To do:
A) In the circle-intersection text below, what is the lens area when one circle contains the other?
B) For each statement, say whether it agrees with the circle-intersection text below. Answer yes or no, and quote the text's deciding words exactly. (i) The radical axis is always perpendicular to the line of centers. (ii) The squared-distance collision test needs an epsilon for integer coordinates. (iii) In the worked example with (0,0),5 and (8,0),5, the intersection points are (4,3) and (4,-3).
C) In the circle-intersection text below, copy out the stretch from "It's the whole" through "is the same." with no changes.

Text under study:
________________

J13. Walk a concrete example: (0,0),5 and (8,0),5.¶

d = 8, r1+r2 = 10, |r1-r2| = 0. Since 0 < 8 < 10, two intersections. a = (64+25-25)/16 = 4, h = sqrt(25-16) = 3. Direction û = (1,0), perpendicular n̂ = (0,1), foot F = (4,0), points (4,3) and (4,-3). Verify: 4²+3² = 25 = 5² on both circles. ✓

J14. What does a radius-0 circle mean here?¶

A radius-0 circle is just a point. It "intersects" the other circle only if that point lies exactly on the other circle's boundary, i.e. d == r_other. It's a degenerate but valid input worth special-casing for clarity.

Middle Questions (12 Q&A)¶

M1. Derive the a formula.¶

Put c1 at the origin and c2 at (d, 0). The circles are x²+y²=r1² and (x-d)²+y²=r2². Subtract: x² - (x-d)² = r1² - r2², i.e. 2dx - d² = r1² - r2², so x = (d² + r1² - r2²)/(2d) = a. Then y² = r1² - a² = h². Mapping back to the real frame gives the points.

M2. What is the radical axis?¶

The locus of points with equal power to both circles, where power is |P - c|² - r². Subtracting the two circle equations cancels the quadratic terms and leaves a linear equation — that line is the radical axis. For intersecting circles it's the common-chord line; it's always perpendicular to the line of centers and crosses it at distance a from c1.

M3. How do you compute the area of the overlap (lens)?¶

The lens is the sum of two circular segments, one cut from each circle by the common chord. Each segment is sector minus triangle. A clean closed form: r1²·acos((d²+r1²-r2²)/(2·d·r1)) + r2²·acos((d²+r2²-r1²)/(2·d·r2)) - ½·sqrt((-d+r1+r2)(d+r1-r2)(d-r1+r2)(d+r1+r2)). Branch out the nested and separate cases first or acos gets an out-of-range argument.

M4. What's the lens area when one circle contains the other?¶

It's the whole smaller disk: π·min(r1, r2)². And when they're separate (or externally tangent), it's 0. You must handle these two cases explicitly before the acos formula, which is only valid in the proper two-crossing band.

M5. Can a be negative? What does that mean?¶

Yes. a is a signed distance from c1 along the direction to c2. When r2 is much larger than r1, the chord foot sits behind c1 and a < 0. The formula still works; just don't assume a lies between the centers.

M6. What's the difference between external and internal tangent?¶

External tangent (d = r1 + r2): the circles touch from outside, the point on the segment between the centers. Internal tangent (d = |r1 - r2|): one circle touches the other from inside, the point on the center line but outside the segment. Both give h = 0 and a single point; the algebra (a = r1 when r1 > r2) is the same.

M7. How is this related to circle–line intersection?¶

A line is a circle of infinite radius. Circle–line intersection is the limiting case and uses the same idea: project the center onto the line to get the foot, then Pythagoras for the half-chord. The radical-axis/common-chord machinery degenerates accordingly.

M8. Why prefer the squared-distance test for collision?¶

It avoids sqrt, which is slower and introduces floating-point error. For integer coordinates, d² ≤ (r1+r2)² is exact — no epsilon needed. You only compute sqrt after a confirmed hit, to get the penetration depth (r1+r2) - d and contact normal.

________________

Dataset extract:
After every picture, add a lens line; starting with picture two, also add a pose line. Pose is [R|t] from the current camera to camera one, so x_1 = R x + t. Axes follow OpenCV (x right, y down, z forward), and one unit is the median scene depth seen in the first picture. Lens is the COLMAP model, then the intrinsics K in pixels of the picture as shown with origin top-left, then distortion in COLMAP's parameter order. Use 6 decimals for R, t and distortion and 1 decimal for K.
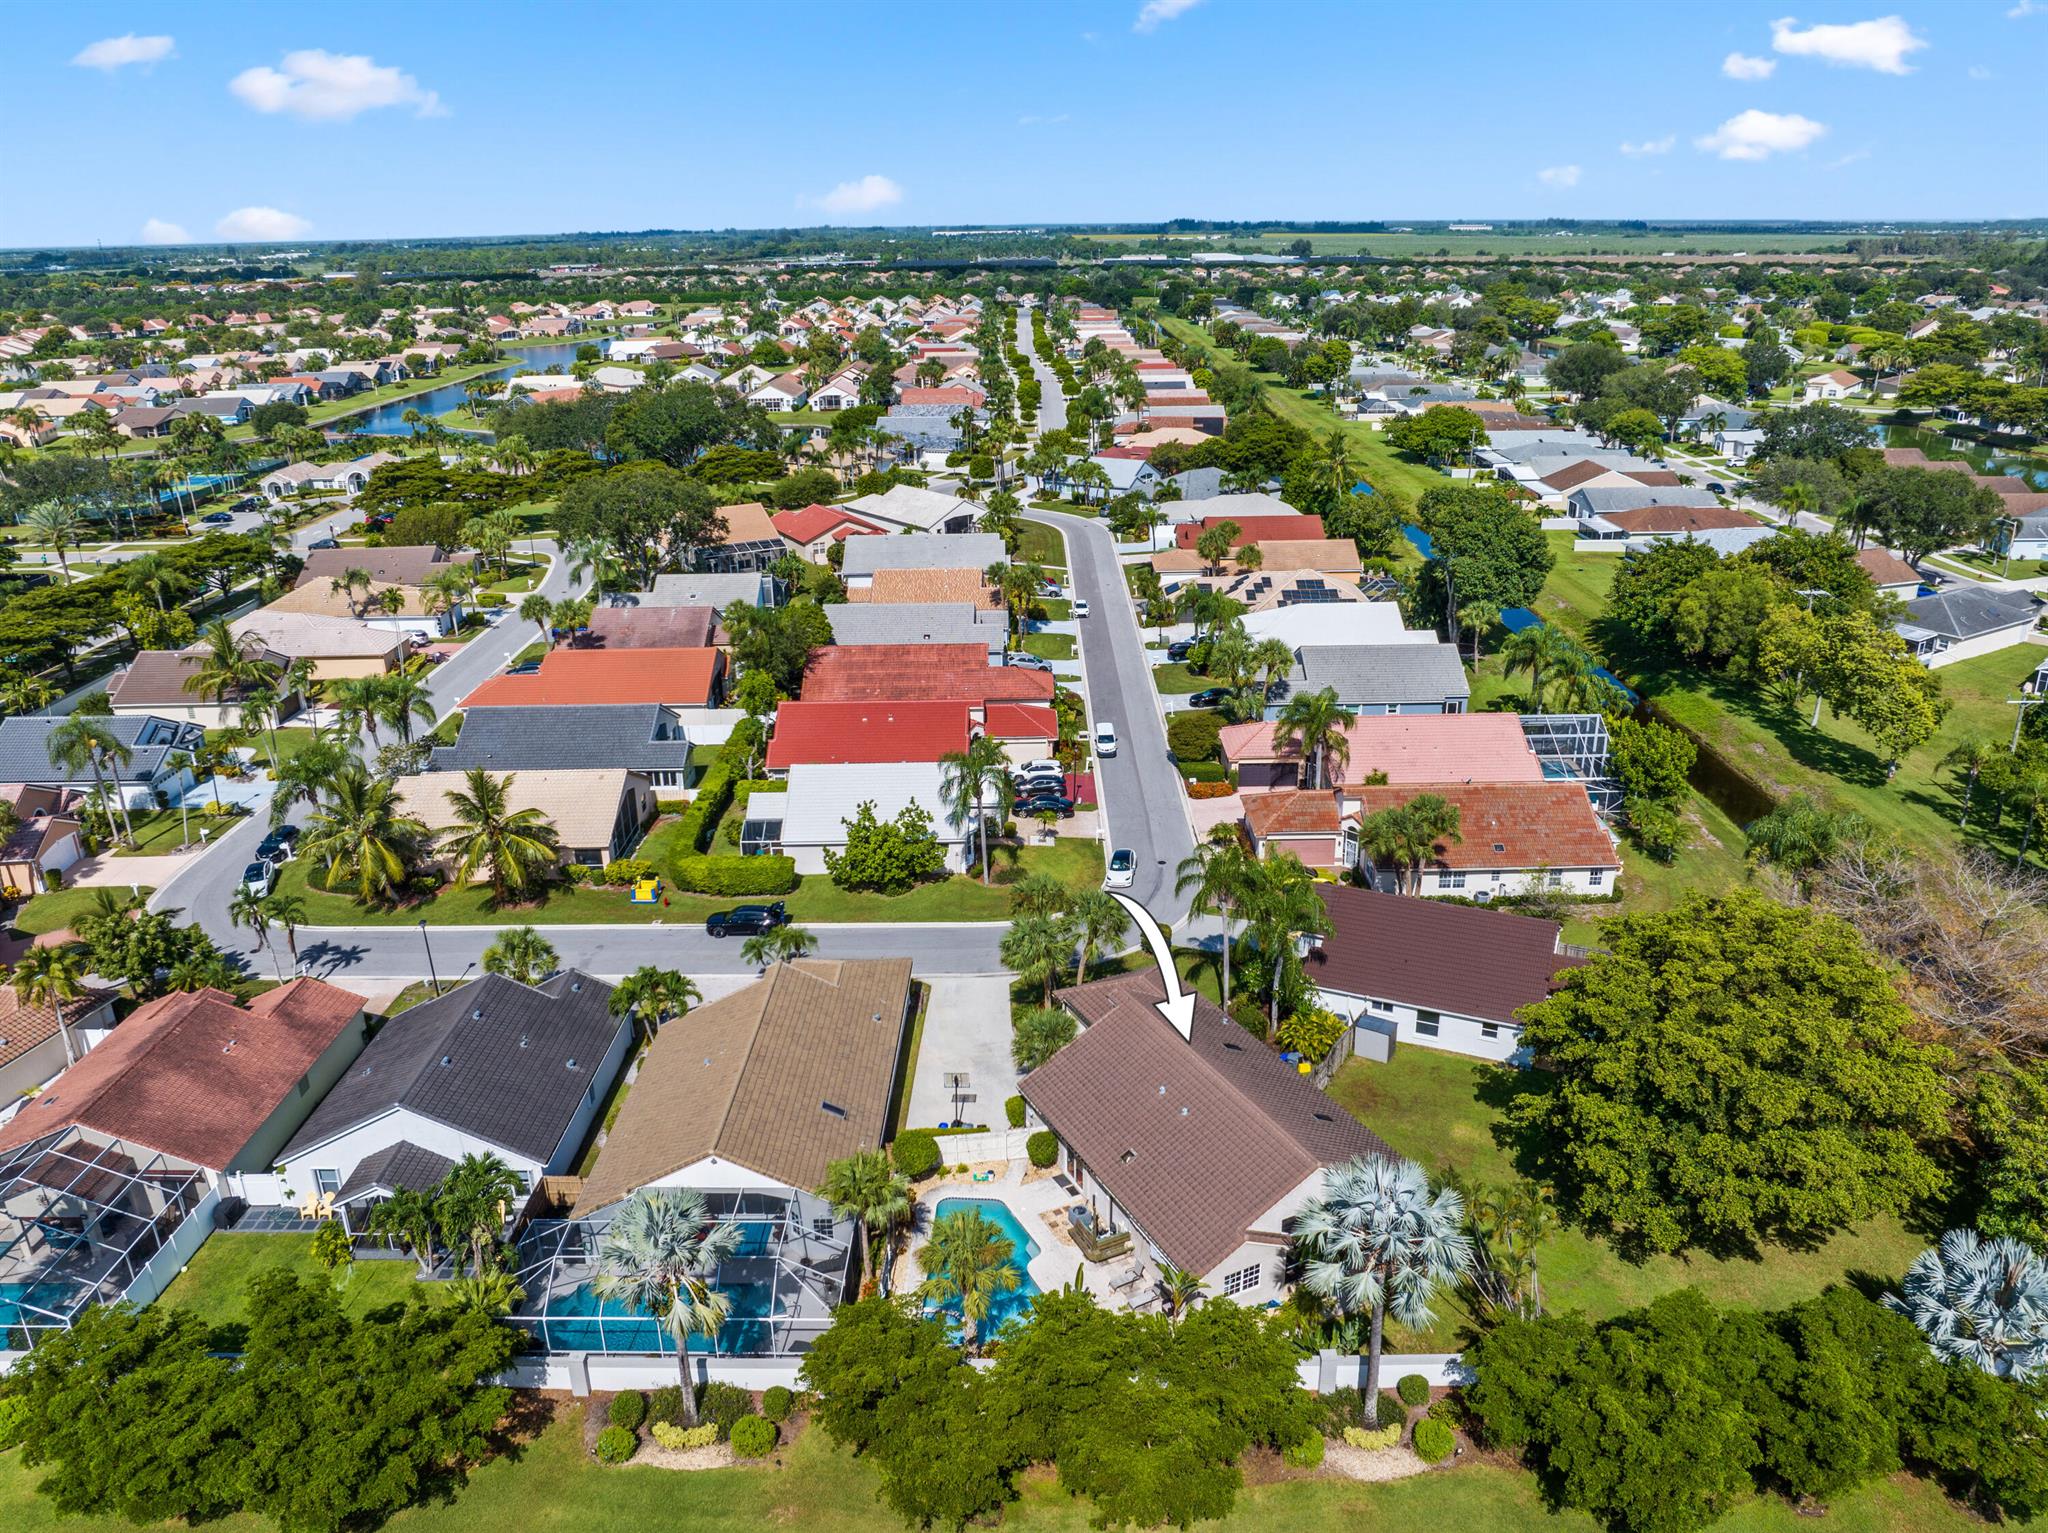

________________

Results for the exercise:
A) It is the whole smaller disk: π·min(r1, r2)².

B)
(i) Yes: "it's always perpendicular to the line of centers"
(ii) No: "For integer coordinates, d² ≤ (r1+r2)² is exact — no epsilon needed."
(iii) Yes: "points (4,3) and (4,-3)"

C)
It's the whole smaller disk: π·min(r1, r2)². And when they're separate (or externally tangent), it's 0. You must handle these two cases explicitly before the acos formula, which is only valid in the proper two-crossing band.

M5. Can a be negative? What does that mean?¶

Yes. a is a signed distance from c1 along the direction to c2. When r2 is much larger than r1, the chord foot sits behind c1 and a < 0. The formula still works; just don't assume a lies between the centers.

M6. What's the difference between external and internal tangent?¶

External tangent (d = r1 + r2): the circles touch from outside, the point on the segment between the centers. Internal tangent (d = |r1 - r2|): one circle touches the other from inside, the point on the center line but outside the segment. Both give h = 0 and a single point; the algebra (a = r1 when r1 > r2) is the same.